--- EXTRACTED ENTRIES Enclosed Below ---

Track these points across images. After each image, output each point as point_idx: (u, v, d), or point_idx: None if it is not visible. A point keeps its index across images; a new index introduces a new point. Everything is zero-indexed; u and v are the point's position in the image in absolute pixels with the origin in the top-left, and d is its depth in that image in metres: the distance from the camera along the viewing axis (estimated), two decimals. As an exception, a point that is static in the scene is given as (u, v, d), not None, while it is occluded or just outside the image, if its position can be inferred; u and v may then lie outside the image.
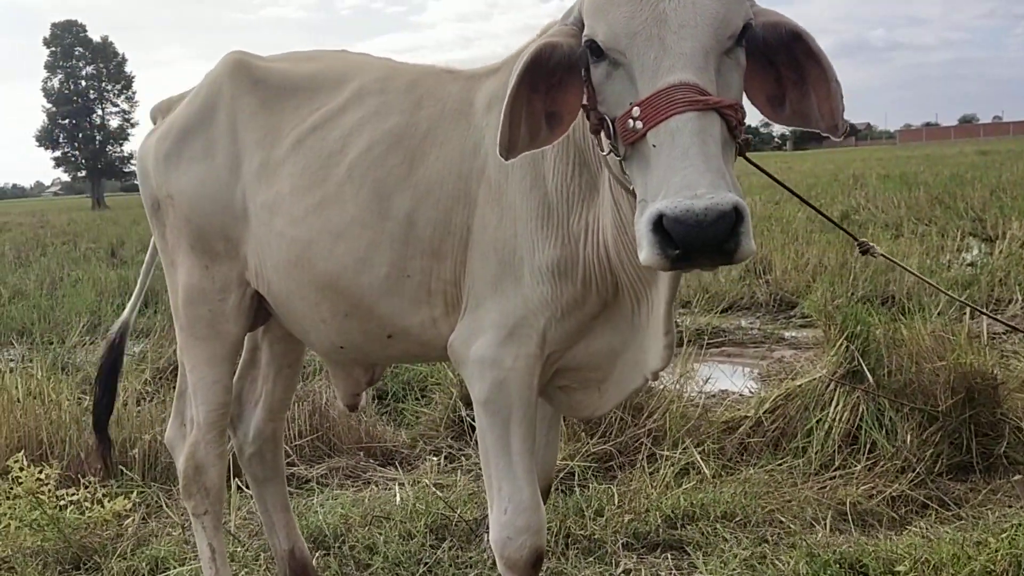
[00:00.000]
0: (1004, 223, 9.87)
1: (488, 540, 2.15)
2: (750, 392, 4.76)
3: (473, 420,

--- End of Enclosed EXTRACTED ENTRIES ---

_TASK DIRECTIONS:_ Only the pictures may be dropped; print every record exactly as given.

_REPLY:_
Track these points across images. After each image, output each point as point_idx: (u, v, d), or point_idx: None if it is not visible. A point keeps its index across images; a new index introduces a new point. Everything is zero-indexed; u and v are the point's position in the image in absolute pixels with the origin in the top-left, and d is its depth in that image in metres: the distance from the camera along the viewing axis (estimated), two decimals. As an exception, a point that is static in the scene is given as (u, v, d), not None, while it is occluded or just outside the image, if its position can be inferred; u and v may then lie outside the image.
[00:00.000]
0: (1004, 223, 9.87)
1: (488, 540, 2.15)
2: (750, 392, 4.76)
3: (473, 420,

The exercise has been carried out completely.